Louis était venu en chaussures de ville. Coup de bol, on avait la même pointure et je lui ai prêté de vieux chaussons troués à moi.
Le lendemain, on lui avait amené une quinzaine de paires de chaussons magnifiques et il m’a demandé discrètement : "Je peux garder vos chaussons ?" Cela a créé un lien entre nous.
De Funès avait 58-59 ans, il n’était déjà plus tout jeune…
Ilan Zaoui. Il avait une énergie folle. J’étais parfois aussi crevé que lui alors que j’avais 22 ans. Il en voulait et on a vraiment sympathisé. Il m’a confié que le film l’avait changé, qu’il avait fait progresser sa vision du judaïsme.
A-t-il ajouté sa touche à la chorégraphie ?
Ilan Zaoui. Bien sûr. Après quelques jours, il m’a dit : "Ilan, vous êtes un bon professeur." Je lui ai répondu : "Louis, vous êtes un très bon élève." Notre relation était très respectueuse, alors que j’étais un gamin. Il a proposé des choses mais on ne décidait jamais rien sans mon accord.

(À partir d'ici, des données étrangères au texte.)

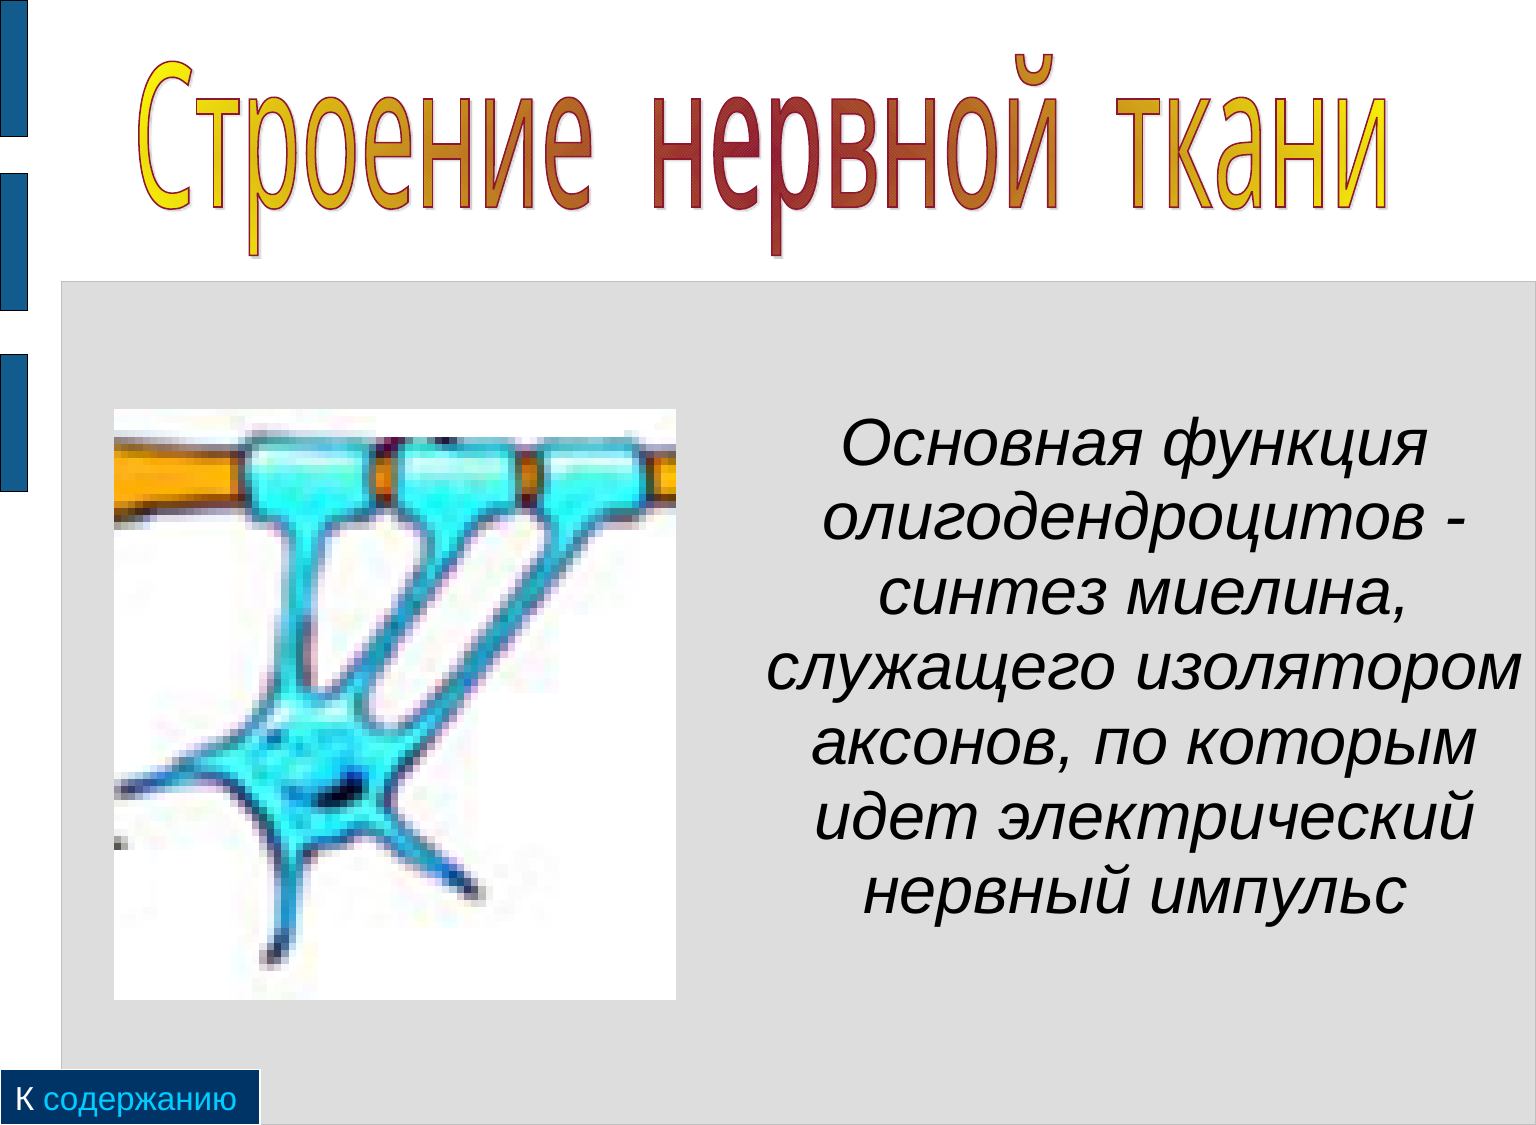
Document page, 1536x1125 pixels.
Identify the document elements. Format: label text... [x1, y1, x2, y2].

text_box Строение нервной ткани [423, 99, 470, 208]
text_box Строение нервной ткани [1116, 99, 1160, 208]
list Основная функция олигодендроцитов - синтез миелина, служащего изолятором аксонов, по которым идет электрический нервный импульс [667, 397, 1536, 1073]
text_box Строение нервной ткани [1169, 99, 1212, 208]
text_box Строение нервной ткани [196, 99, 239, 208]
text_box Строение нервной ткани [832, 99, 876, 208]
text_box Строение нервной ткани [947, 97, 997, 210]
text_box Строение нервной ткани [654, 99, 701, 208]
text_box Строение нервной ткани [771, 97, 819, 256]
text_box Строение нервной ткани [1338, 99, 1385, 208]
text_box Строение нервной ткани [1015, 54, 1053, 86]
text_box Строение нервной ткани [888, 99, 934, 208]
text_box Строение нервной ткани [1217, 97, 1261, 210]
text_box Строение нервной ткани [306, 97, 355, 210]
picture [114, 409, 676, 1000]
text_box К содержанию [0, 1069, 260, 1125]
text_box Строение нервной ткани [1009, 99, 1056, 208]
text_box Строение нервной ткани [138, 61, 192, 210]
text_box Строение нервной ткани [249, 97, 296, 256]
text_box Строение нервной ткани [365, 97, 411, 210]
text_box Строение нервной ткани [1276, 99, 1322, 208]
text_box Строение нервной ткани [545, 97, 591, 210]
text_box Строение нервной ткани [485, 99, 532, 208]
text_box Строение нервной ткани [713, 97, 759, 210]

Pour adapter la chorégraphie au film, j’avais exagéré un peu les gestuelles. Louis s’amusait à en rajouter à sa manière avec les mains. Quand il a fait ça [il lève les mains au ciel, comme pour une prière, en les agitant et en se frottant le bout des doigts, NDLR], on l’a gardé.
Tout comme son regard hésitant au début de la scène.
D’où vient ce type de danse ?
Ilan Zaoui. Du hassidisme, un mouvement religieux, né à la fin du XVIe siècle en Pologne, qui exprime la religion juive à travers une certaine ferveur de la danse et de la musique.
La musique de Vladimir Cosma est totalement inspirée de cette tradition que l’on appelle aujourd’hui klezmer.
La scène a-t-elle été tournée rue des Rosiers ?
Danièle Thompson. Non, à Saint-Denis.
La sortie du film, en octobre 1973, a eu lieu dans un contexte difficile.
Danièle Thompson. Le hasard a voulu que "Rabbi Jacob" sorte en pleine guerre du Kippour.
Pendant que le conflit sévissait au Proche-Orient, Paris était tapissé d’affiches avec de Funès sous son grand chapeau et ses papillotes. On allait même les enlever la nuit par peur du scandale.
Et puis il y a eu ce tragique événement : la femme de Georges Cravenne [attaché de presse du film, NDLR] a fait une crise de schizophrénie aiguë : elle s’est persuadée que le film, qu’elle n’avait pas vu, était anti-palestinien et a pris un avion en otage pour empêcher sa sortie.
Le GIGN est intervenu et lui a mis une balle dans la tête... Au final, "Rabbi Jacob" a été un énorme succès partout, même dans les pays arabes.
Quand on voit où on en est sur la question des religions, le succès intergénérationnel de "Rabbi Jacob" ne paraît-il pas un peu vain ?
Danièle Thompson. Non. D’abord, le film sert de référence en termes de liberté humoristique.
Il y avait, à l’époque, sur ces sujets, une forme de liberté, de légèreté, de naïveté, de premier degré, des notions plus du tout actuelles. Parce que l’on est aujourd’hui conscient de la susceptibilité communautaire, en particulier celle des musulmans. Nous savions que nous touchions des choses délicates, nous avions peur de heurter la sensibilité de la communauté juive.
La communauté musulmane, on n’y pensait même pas, c’est vous dire combien les temps ont changé.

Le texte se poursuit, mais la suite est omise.